There were 6 male and 14 female patients in our study, with an average age of 51.5±10.4 years. The causative disorders for neuropathic pain were lumbar disc hernia (n=12) and lumbar spinal canal stenosis (n=8). The reasons for discontinuation of pregabalin were drowsiness (n=10), swelling (n=4), ineffectiveness (n=4), and nausea (n=2). For these patients, the average duration of treatment for pregabalin and duloxetine was 12.7±15.2 weeks and 3.2±1.0 weeks, and the average dose was 117.5±97.4 mg and 30.0±10.1 mg, respectively. Although the incidence of adverse effects after duloxetine administration began was 40%, or 9 out of 20 cases (nausea in 5 cases and drowsiness/dry mouth/general physical weariness in 1 case), the effect of duloxetine on leg pain was very positive. Average leg pain scores as measured using NRS were 8.4±1.4, 6.4±1.4, and 4.1±2.0 at the time of patient's first visit, discontinuation of pregabalin, and after switch to duloxetine, respectively (Figure 1). A significant difference was found between NRS scores at the patients' first visit and discontinuation of pregabalin and between those at discontinuation of pregabalin and after the switch to duloxetine (p<0.05), indicating that NRS scores decrease over time. Furthermore, leg pain NRS scores significantly declined between the time of patient's first visit and after the switch to duloxetine (p<0.05). Compared with the baseline, leg pain NRS scores improved by 20±12.8% after starting pregabalin and by 23±12.0% after starting duloxetine, indicating that they did not significantly differ in effectiveness (p>0.05; Figure 2).
Figure 1.

NRS values for leg pain.

Figure 2.

Improvement rates in NRS values for leg pain.

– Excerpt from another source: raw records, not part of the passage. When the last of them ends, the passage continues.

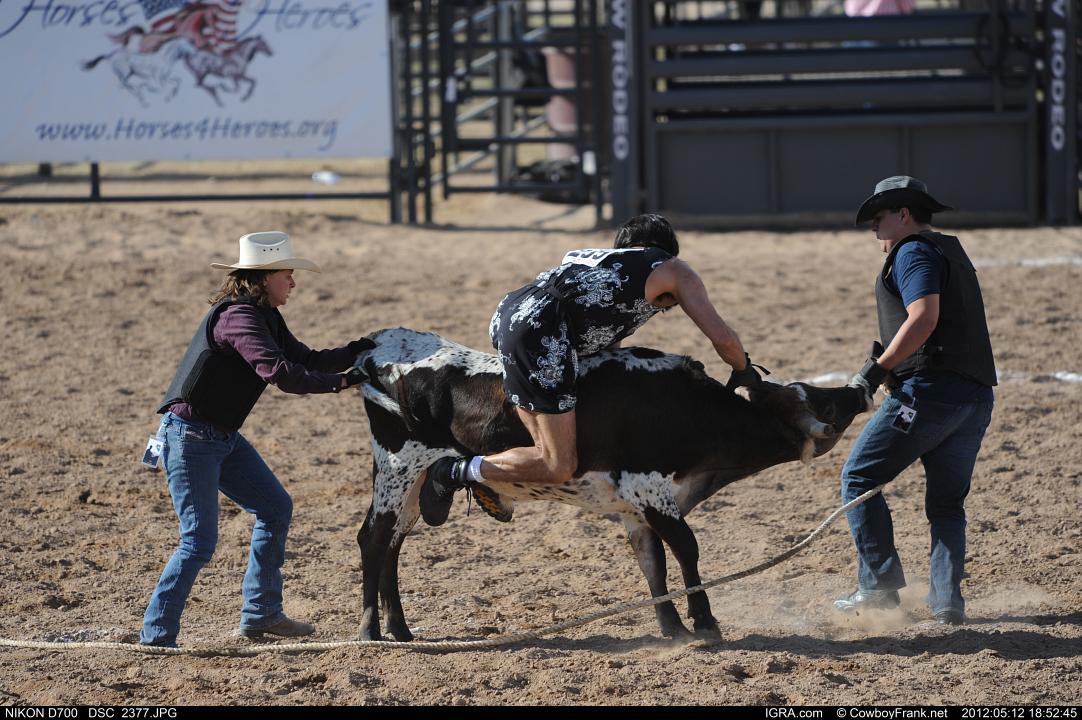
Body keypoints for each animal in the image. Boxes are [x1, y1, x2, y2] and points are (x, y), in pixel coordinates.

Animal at [351, 328, 868, 642]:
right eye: (823, 402)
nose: (857, 390)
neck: (680, 407)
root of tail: (373, 349)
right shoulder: (648, 488)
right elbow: (686, 547)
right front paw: (703, 621)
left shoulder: (636, 507)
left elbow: (653, 561)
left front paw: (672, 628)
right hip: (398, 466)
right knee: (374, 539)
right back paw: (370, 631)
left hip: (413, 482)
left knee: (394, 542)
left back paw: (401, 630)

NRS values for leg pain. Improvement rates in NRS values for leg pain.

Discussion

Because the incidence of adverse effects with duloxetine when used for depression is approximately 20%, the frequency of side effects with this drug in the treatment of neuropathic pain was expected to be similar[12]). However, in our study, the incidence of adverse effects after duloxetine administration was 40%, or 9 out of 20 cases. This might be explained by the limitations of our study. It is a retrospective study with no control group and a small number of cases. The expected primary side effect was nausea. In our study, the incidence of nausea was 25% (5 out of 20 cases) regardless of the combination of antiemetic drugs used. Symptoms appeared immediately after the drug change, confirming that sufficient countermeasures, such as combination with an antiemetic or gastrointestinal drug, should be taken. Nevertheless, because reports indicate that resistance to antiemetics can develop with continuous use, clinicians should consider a slow titration of duloxetine along with close monitoring for adverse effects[13]). For the secondary endpoint, our study revealed a significant difference in average leg pain NRS scores between the patients' first visit and discontinuation of pregabalin as well as between pregabalin discontinuation and after the switch to duloxetine. This suggests that duloxetine could effectively relieve neuropathic pain, a conclusion supported by the Domestic Phase III Superiority Trial (n=338), in which the NRS scores in patients taking duloxetine significantly improved compared with those of the placebo group beginning from the 1st week of administration until the 12th week[14]). In the future, we plan to conduct a large-scale prospective study with a control group for more conclusive results. However, from the results gathered thus far, we believe duloxetine is a viable option for neuropathic pain in patients with treatment failure or intolerance to pregabalin. The combined use of an antiemetic with duloxetine along with careful monitoring is recommended, and gradual dose titration should be considered.

Conflicts of Interest: The authors declare that there are no conflicts of interest.